Belgian scientists have identified a novel risk gene for Parkinson's disease that can help find effective therapy against a disease that affects over 10 million people worldwide.
Parkinson's patients display a variety of motor and non-motor symptoms, impeding their ability to perform basic everyday activities. With currently no effective therapy, the chronic and progressive nature of Parkinson's disease has a profound impact on the quality of life of patients and caregivers.
Screening DNA of Parkinson's patients in the Christine Van Broeckhoven laboratory, the team from VIB (the Flanders Institute for biotechnology) identified a new risk gene called ATP10B for Parkinson's disease. Mutations in ATP10B resulted in loss of ATP10B protein.
Mutations disturb functions
The function of the ATP10B gene was revealed by the Peter Vangheluwe lab (KU Leuven, Laboratory of Cellular Transport Systems) who identified ATP10B as a transporter for glucosylceramide, a lipid that plays a central role in Parkinson's disease.
Disease mutations disturb this function. Also, reduced expression of ATP10B leads to neuronal loss and sensitizes neurons to environmental risk factors of Parkinson's disease. Therefore, ATP10B is emerging as an interesting therapeutic target for Parkinson's disease.
"The identification of Parkinson's disease genes and mutations contributed substantially to our understanding of the underlying disease mechanisms. In 5 to 15 percent of Parkinson's patients, genetic studies identified mutations in different genes that explained the segregation of disease in Parkinson's families between generations," the authors wrote.
Preserves lysosomes health
Mutations in ATP10B were identified by researcher Stefanie Smolders in the VIB-UAntwerpen laboratory in children with Parkinson's disease at an early age while the parents were healthy. These children carried two mutations in ATP10B, one on each chromosome inherited from the parents, mimicking recessive inheritance. In a group of 617 unrelated Parkinson's patients, she identified another six carriers of two ATP10B mutations.
"Among the carriers, we observed a high variability in the onset age at disease. This can indicate that the combination of multiple mutations might have different effects on ATP10B expression leading to variable losses of ATP10B protein and function," the authors explained.
According to Shaun Martin in the KU Leuven team, ATP10B is important to preserve the health of the lysosomes and protects neuronal cells against environmental risk factors of Parkinson's disease. "A better understanding of key targets and pathways in Parkinson's disease pathogenesis is necessary to overcome the major hurdle in the development of effective therapies for the disease," the authors wrote.
^^^^
- [Assignment 1] According to the ATP10B article, which lipid does ATP10B transport?
- [Assignment 2] Echo the ATP10B article word for word from "Belgian scientists have" up to and including "million people worldwide.".
The lines that come next have no connection to the ATP10B article.

- [The data]
^^^^
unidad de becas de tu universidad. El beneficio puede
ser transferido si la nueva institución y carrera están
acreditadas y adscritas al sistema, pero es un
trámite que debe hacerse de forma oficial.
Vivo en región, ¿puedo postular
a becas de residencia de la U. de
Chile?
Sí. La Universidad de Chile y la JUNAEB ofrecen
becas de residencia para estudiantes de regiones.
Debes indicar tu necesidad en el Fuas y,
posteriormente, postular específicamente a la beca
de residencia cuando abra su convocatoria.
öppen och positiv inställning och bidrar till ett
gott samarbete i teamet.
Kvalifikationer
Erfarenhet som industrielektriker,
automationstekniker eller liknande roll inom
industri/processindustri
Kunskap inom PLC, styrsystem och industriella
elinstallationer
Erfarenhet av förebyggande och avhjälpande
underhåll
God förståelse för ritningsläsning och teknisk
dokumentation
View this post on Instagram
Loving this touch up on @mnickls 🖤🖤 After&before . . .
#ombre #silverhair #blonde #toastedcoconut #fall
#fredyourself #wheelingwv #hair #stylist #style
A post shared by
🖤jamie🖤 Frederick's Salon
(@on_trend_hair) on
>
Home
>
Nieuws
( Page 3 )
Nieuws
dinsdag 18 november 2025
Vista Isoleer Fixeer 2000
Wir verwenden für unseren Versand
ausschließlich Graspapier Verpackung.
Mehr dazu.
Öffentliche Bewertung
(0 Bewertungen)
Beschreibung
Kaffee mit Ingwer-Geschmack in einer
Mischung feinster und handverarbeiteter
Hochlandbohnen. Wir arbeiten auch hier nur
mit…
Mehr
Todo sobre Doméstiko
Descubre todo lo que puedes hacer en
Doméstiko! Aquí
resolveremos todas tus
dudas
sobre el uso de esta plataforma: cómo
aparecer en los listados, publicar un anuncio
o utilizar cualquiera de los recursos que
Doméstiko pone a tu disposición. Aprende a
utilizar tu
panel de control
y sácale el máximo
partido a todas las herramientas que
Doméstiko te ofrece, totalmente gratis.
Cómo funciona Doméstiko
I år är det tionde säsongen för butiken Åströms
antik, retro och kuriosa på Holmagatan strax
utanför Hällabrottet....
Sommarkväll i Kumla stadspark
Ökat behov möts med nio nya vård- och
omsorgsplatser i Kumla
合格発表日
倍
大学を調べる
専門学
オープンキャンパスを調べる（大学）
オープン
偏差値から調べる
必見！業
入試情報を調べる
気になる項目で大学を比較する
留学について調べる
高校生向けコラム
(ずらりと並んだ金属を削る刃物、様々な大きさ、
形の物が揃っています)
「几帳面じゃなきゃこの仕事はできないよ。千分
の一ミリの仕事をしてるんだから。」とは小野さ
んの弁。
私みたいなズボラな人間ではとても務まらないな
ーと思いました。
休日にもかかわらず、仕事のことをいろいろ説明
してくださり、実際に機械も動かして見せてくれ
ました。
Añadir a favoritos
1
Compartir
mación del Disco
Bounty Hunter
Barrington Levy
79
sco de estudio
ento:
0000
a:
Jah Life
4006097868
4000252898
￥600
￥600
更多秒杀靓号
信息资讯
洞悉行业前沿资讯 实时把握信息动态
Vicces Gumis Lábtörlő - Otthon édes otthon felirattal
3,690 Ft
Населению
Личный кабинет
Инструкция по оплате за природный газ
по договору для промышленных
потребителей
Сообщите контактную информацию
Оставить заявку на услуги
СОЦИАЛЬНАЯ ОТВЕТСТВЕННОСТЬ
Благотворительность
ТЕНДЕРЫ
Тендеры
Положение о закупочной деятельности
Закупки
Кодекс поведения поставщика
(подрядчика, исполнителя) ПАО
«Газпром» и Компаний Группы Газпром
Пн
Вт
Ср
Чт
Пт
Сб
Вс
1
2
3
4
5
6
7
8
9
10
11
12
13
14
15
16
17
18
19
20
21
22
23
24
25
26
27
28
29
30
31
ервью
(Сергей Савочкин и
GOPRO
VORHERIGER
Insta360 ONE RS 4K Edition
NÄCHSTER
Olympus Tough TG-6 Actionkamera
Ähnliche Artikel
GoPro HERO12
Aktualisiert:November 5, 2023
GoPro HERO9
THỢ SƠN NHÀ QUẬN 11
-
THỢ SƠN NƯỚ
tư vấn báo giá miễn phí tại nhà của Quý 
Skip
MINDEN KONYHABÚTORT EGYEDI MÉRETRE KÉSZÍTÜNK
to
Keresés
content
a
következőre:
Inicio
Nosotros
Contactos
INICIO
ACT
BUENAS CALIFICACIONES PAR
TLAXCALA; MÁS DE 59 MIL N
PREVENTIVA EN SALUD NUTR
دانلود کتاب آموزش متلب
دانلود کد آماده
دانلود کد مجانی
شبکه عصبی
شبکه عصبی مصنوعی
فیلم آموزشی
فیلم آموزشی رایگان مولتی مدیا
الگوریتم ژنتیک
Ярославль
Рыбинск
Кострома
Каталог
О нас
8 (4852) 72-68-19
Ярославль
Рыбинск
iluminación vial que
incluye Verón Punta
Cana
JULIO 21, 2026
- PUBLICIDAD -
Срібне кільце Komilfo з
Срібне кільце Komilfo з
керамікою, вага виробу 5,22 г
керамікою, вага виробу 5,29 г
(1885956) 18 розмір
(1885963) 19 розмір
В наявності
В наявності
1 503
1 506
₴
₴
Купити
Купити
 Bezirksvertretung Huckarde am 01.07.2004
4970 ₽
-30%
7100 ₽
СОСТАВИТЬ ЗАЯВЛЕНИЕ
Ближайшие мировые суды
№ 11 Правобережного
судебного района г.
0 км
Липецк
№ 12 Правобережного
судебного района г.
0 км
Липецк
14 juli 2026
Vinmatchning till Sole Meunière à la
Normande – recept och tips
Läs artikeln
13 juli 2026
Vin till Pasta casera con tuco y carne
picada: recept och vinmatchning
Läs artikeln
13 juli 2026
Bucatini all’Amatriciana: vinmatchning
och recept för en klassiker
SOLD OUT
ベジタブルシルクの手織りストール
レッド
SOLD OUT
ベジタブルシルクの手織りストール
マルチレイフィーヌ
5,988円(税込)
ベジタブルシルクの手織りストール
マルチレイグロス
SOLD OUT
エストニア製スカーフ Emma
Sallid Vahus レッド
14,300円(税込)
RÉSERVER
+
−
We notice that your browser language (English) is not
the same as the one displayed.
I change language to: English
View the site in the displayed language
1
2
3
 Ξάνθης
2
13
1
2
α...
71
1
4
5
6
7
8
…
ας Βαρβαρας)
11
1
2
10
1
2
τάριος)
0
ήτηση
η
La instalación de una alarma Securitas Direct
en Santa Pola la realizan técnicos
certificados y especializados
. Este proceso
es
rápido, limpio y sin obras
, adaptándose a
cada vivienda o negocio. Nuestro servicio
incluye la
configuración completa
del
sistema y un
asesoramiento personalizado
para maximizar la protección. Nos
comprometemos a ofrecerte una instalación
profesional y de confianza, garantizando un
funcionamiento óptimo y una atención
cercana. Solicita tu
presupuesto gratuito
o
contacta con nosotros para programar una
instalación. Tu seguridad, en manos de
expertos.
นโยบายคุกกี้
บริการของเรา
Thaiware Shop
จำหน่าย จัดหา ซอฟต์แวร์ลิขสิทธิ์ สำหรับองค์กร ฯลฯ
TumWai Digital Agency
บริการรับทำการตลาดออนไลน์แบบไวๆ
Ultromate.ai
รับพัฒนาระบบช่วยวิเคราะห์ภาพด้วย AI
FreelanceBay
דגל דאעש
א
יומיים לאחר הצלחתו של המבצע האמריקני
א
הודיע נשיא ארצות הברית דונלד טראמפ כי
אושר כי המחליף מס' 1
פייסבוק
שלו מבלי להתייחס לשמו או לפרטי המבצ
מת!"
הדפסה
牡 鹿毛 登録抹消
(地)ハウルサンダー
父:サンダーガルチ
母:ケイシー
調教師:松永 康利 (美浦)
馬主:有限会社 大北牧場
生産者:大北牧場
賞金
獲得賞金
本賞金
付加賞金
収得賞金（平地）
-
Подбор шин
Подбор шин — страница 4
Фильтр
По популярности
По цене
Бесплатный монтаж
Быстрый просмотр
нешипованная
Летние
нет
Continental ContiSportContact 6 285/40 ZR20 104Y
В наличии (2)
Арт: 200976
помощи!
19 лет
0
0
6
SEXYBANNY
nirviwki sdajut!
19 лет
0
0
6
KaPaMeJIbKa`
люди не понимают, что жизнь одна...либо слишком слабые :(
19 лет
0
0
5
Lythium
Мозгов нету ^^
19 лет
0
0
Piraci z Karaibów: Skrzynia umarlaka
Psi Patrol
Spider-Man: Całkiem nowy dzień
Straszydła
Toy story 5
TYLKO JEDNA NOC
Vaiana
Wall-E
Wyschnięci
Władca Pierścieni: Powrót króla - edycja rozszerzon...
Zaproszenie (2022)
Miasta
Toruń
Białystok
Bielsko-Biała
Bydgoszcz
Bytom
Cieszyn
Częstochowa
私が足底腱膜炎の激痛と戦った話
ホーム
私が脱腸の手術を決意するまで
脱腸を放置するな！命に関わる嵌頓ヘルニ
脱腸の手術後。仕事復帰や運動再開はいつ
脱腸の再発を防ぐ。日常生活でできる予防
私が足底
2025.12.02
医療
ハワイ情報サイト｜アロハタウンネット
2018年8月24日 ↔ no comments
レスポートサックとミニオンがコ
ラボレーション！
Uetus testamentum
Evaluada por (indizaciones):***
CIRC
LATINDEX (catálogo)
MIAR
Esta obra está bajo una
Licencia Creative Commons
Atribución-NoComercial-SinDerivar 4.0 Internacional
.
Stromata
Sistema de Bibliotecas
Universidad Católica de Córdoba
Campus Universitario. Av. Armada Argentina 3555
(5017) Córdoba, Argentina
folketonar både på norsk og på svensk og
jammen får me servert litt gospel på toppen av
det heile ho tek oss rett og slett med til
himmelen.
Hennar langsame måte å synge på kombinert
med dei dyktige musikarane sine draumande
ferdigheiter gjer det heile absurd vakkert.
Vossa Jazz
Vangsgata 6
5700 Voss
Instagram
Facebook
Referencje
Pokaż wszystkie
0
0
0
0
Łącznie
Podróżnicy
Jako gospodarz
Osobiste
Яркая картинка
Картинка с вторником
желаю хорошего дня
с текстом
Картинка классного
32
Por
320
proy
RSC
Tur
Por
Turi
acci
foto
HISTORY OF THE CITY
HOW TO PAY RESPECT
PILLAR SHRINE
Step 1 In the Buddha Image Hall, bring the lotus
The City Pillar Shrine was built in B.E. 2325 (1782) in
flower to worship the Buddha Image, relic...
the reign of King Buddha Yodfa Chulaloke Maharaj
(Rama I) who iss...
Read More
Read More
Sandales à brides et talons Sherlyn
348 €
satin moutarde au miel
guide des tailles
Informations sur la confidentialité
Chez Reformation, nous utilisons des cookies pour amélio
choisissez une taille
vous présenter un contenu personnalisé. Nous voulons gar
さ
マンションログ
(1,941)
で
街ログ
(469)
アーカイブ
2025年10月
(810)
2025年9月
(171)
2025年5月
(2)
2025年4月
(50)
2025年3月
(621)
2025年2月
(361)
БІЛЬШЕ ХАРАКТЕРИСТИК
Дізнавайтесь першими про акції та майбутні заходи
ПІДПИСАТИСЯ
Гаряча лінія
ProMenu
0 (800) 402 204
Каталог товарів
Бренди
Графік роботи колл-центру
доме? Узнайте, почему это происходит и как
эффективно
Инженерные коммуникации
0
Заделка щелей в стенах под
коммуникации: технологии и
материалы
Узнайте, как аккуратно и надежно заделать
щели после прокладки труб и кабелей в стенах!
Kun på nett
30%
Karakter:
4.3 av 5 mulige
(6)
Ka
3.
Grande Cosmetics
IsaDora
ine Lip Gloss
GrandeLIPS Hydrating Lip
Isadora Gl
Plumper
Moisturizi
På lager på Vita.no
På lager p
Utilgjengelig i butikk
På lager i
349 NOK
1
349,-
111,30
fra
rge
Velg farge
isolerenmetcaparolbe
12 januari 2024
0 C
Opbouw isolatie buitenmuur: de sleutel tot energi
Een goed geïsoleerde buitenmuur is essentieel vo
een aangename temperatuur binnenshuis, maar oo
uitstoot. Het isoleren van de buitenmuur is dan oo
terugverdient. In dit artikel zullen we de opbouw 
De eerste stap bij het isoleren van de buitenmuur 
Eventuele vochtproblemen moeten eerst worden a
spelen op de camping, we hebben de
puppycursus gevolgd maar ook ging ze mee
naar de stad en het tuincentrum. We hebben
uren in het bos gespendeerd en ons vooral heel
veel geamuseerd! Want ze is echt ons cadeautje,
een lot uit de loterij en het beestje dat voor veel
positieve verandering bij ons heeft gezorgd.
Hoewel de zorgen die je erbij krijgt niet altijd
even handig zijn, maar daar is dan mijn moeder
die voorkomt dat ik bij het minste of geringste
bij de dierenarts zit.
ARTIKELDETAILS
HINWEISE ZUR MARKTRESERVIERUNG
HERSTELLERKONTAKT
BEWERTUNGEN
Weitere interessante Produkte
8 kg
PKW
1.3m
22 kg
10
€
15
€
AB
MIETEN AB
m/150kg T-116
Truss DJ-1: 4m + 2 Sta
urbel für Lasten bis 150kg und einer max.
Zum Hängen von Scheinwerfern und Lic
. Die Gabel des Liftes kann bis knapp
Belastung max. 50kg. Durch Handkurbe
^^^^
- [Answer 1] Glucosylceramide

- [Answer 2]
Belgian scientists have identified a novel risk gene for Parkinson's disease that can help find effective therapy against a disease that affects over 10 million people worldwide.